I thought more about the dream as I caught up with fellow poetry bloggers and read Ann Michael’s post “Constricted” about literary blockages related to sorrow. I’m pretty healthy right now, aside from the usual trouble sleeping and some chronic tendonitis (ah, middle age), but I feel the draggy reluctance to work, cook, or take walks that I associate with illness. The heat and humidity, my husband said. Sadness for my daughter, who is going through a rough breakup, is in the mix. But grief for my mother is also moving through my body and mind even when I’m not aware of it. It’s a more complicated, subterranean, barbed process than I would have guessed. I hope she’s okay out there and not frightened by whatever she’s processing. I’m not religious, or even a monotheist, but I do think we continue after death, and I feel an inner orientation to her as I did to my father during the months after he passed. I had the strong sense that he was being called to come to terms with his life and refusing the work. Being angry and avoidant would have been very much in character.

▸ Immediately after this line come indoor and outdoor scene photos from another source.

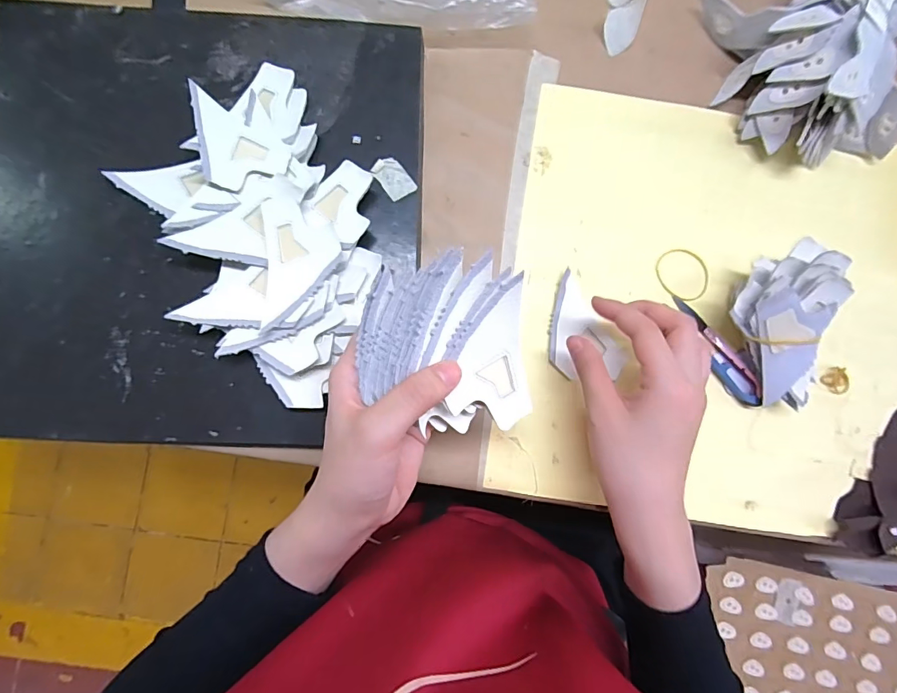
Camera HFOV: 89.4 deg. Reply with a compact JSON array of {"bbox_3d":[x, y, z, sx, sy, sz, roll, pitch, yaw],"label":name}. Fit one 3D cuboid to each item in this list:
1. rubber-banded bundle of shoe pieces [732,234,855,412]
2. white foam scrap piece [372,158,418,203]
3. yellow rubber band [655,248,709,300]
[{"bbox_3d":[0.233,-0.014,0.318,0.062,0.059,0.113,-4,87,-3],"label":"rubber-banded bundle of shoe pieces"},{"bbox_3d":[-0.039,-0.120,0.322,0.020,0.004,0.032,-41,89,-4],"label":"white foam scrap piece"},{"bbox_3d":[0.181,-0.056,0.350,0.040,0.004,0.040,5,87,-2],"label":"yellow rubber band"}]

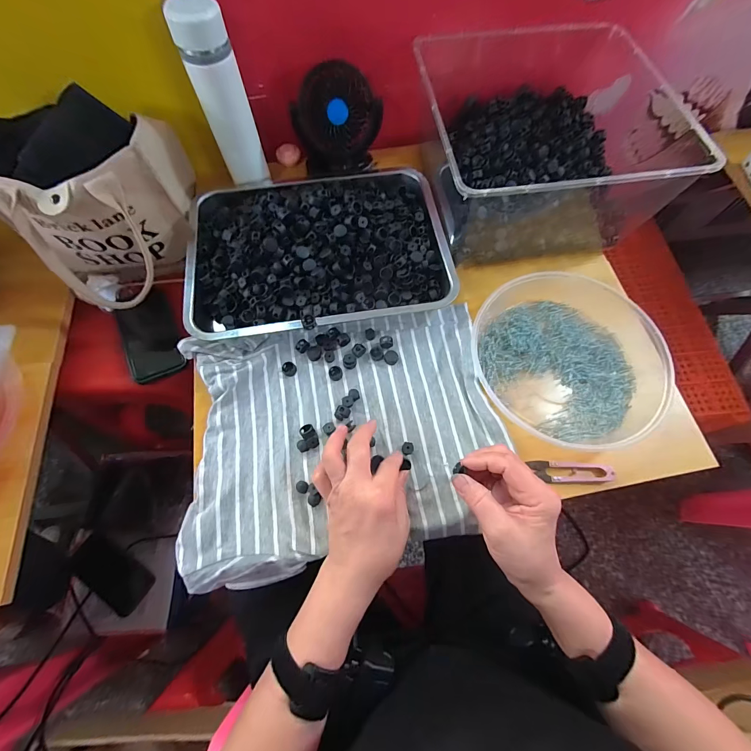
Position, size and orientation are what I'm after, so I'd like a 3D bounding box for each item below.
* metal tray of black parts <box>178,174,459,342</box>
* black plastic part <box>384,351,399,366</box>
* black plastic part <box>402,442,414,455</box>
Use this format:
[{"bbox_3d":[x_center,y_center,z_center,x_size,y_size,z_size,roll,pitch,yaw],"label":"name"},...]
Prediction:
[{"bbox_3d":[-0.079,-0.189,0.464,0.345,0.067,0.256,-7,69,-3],"label":"metal tray of black parts"},{"bbox_3d":[0.020,-0.023,0.439,0.018,0.007,0.018,-3,68,-2],"label":"black plastic part"},{"bbox_3d":[0.038,0.084,0.399,0.014,0.007,0.014,0,68,-1],"label":"black plastic part"}]

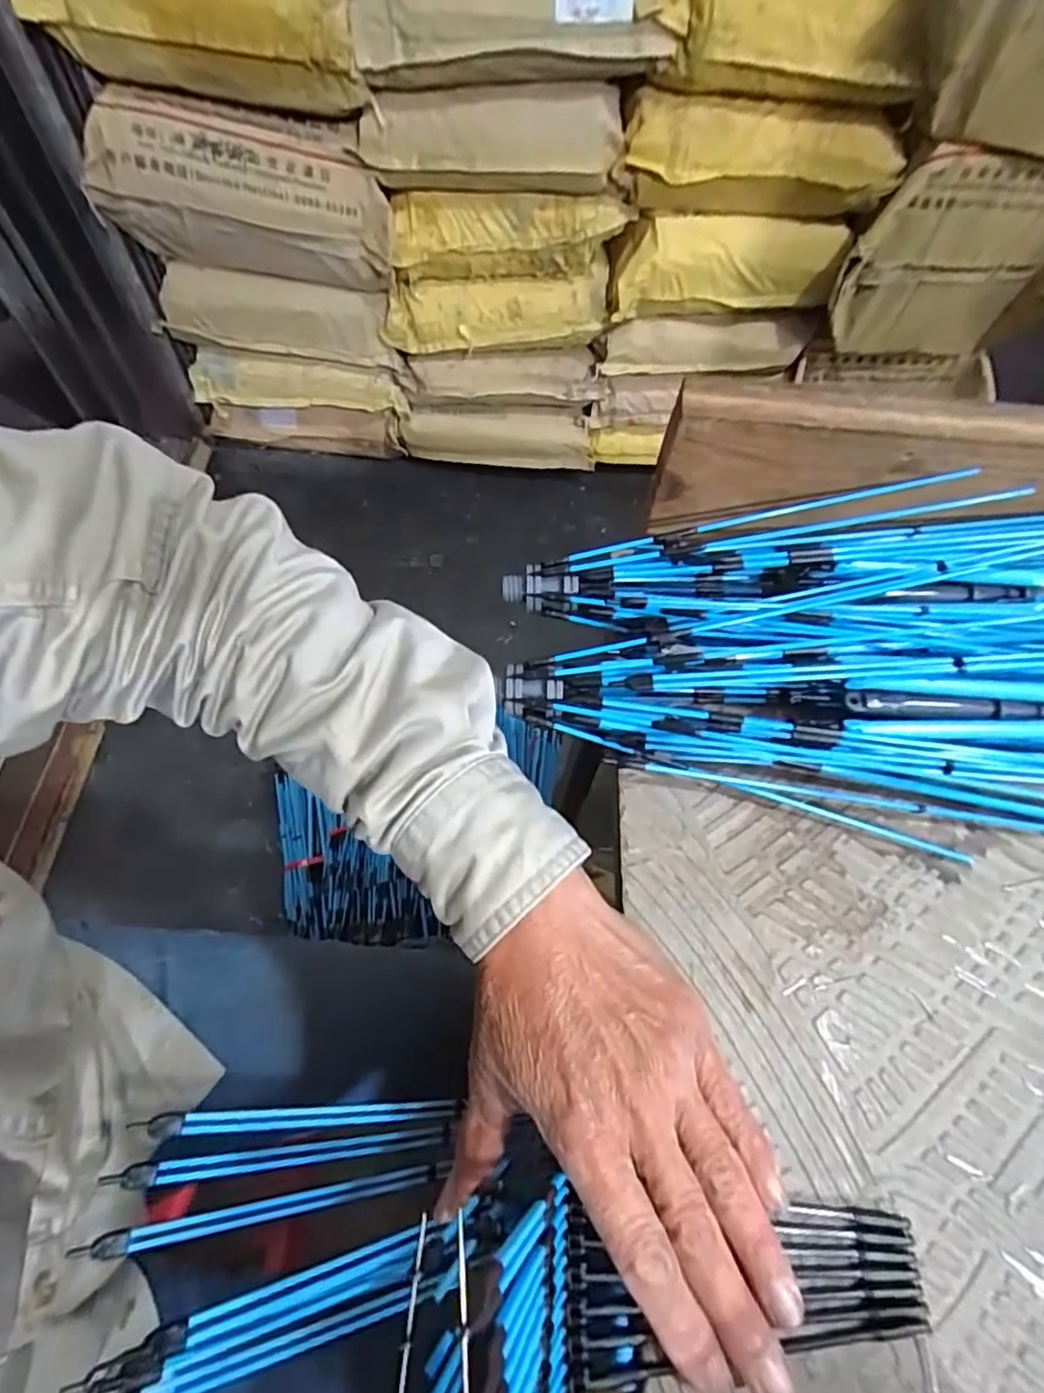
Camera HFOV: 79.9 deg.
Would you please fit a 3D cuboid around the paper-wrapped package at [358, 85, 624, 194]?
[{"bbox_3d":[-0.047,-0.844,0.944,0.371,0.120,0.091,0,62,-4],"label":"paper-wrapped package"}]

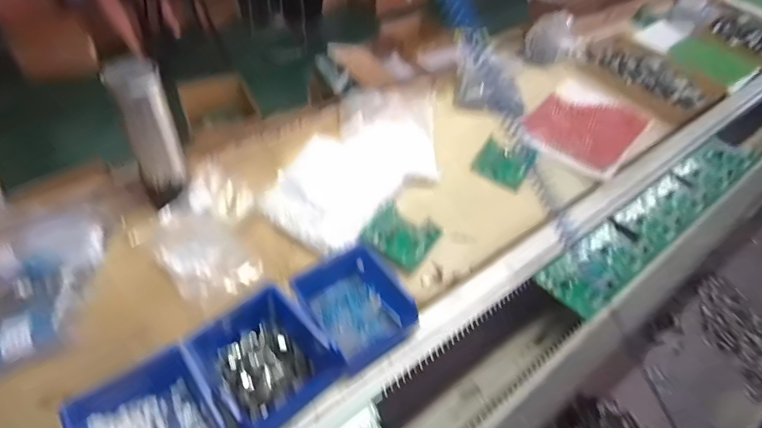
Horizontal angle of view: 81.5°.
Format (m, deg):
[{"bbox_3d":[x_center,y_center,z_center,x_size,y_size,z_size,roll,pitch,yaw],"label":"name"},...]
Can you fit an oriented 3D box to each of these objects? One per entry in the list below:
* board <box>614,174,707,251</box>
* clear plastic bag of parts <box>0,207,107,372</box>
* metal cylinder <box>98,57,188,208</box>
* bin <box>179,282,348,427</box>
[{"bbox_3d":[0.502,-0.014,0.787,0.217,0.008,0.082,-28,54,-28],"label":"board"},{"bbox_3d":[-0.413,0.084,0.551,0.123,0.028,0.207,-7,55,-32],"label":"clear plastic bag of parts"},{"bbox_3d":[-0.305,-0.098,0.594,0.063,0.193,0.048,-28,54,-28],"label":"metal cylinder"},{"bbox_3d":[-0.137,0.165,0.510,0.147,0.058,0.124,36,53,27],"label":"bin"}]

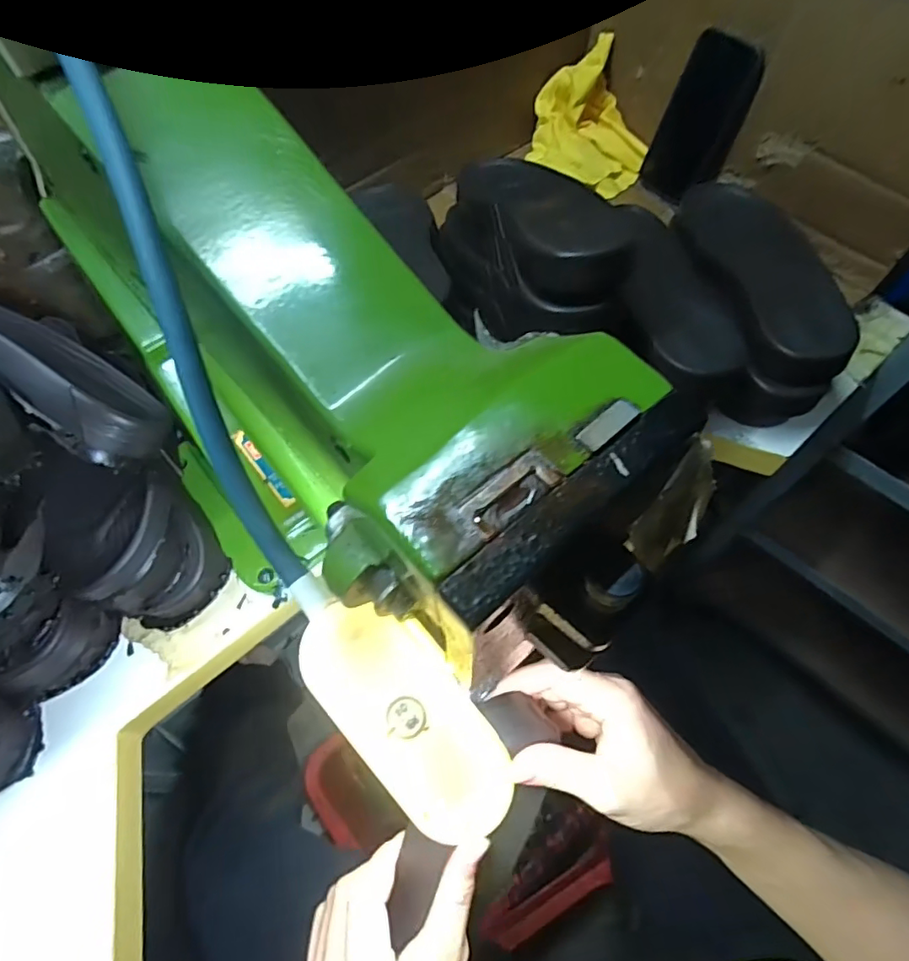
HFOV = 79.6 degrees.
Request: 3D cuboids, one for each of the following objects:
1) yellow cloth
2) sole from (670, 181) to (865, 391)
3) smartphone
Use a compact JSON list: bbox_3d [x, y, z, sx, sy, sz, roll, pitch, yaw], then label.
[{"bbox_3d":[0.173,-0.459,0.701,0.133,0.100,0.153,-22,63,-12],"label":"yellow cloth"},{"bbox_3d":[0.304,-0.213,0.538,0.118,0.035,0.275,-5,61,-3],"label":"sole"},{"bbox_3d":[0.291,-0.425,0.651,0.084,0.165,0.013,40,52,19],"label":"smartphone"}]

Meanwhile, after my post-Bread Loaf bout of poetry revision and submission, I’m trying to concentrate on near-final edits to the essay collection I’m publishing this fall, Poetry’s Possible Worlds. It’s about reading twenty-first century poetry, but it’s also about my mother catching my 85-year-old father in an affair with a woman forty years younger (it was 2011 and I was 43, pursuing a Fulbright in New Zealand). My mother promptly divorced him, discovering along the way that he’d lost their retirement savings. Within a year, my father remarried, fell ill, had more divorce papers served to his bedside, and died. I had LOTS of dreams about him, although my grief was different because, while I loved him, he was an impossible person to like. My relationship with my mother was full of stresses–a new poem of mine in SWWIM gives a glimpse of that–but still, I loved her wholly.

So, um, maybe that’s another reason I’m struggling to focus. The book is emotionally hard right now. Plus, the previous version ended with my mother’s recovery from lymphoma, the disease that just recurred and killed her. I haven’t revisited the book’s conclusion yet.

In short, I am negotiating my need for mental rest in relation to my work drive, which is probably the overarching theme of this blog (and my life?). My best strategy for sidestepping a sense of obligation has always been travel, which has not been possible for a while, but: I’m going to ICELAND soon! Like, next week! Just with my spouse, for fun! I hope to return to you in two weeks with my Celtic deity nightmares replaced by musings about glaciers, volcanoes, and overpriced Icelandic microbrews–although the revisions will still be waiting.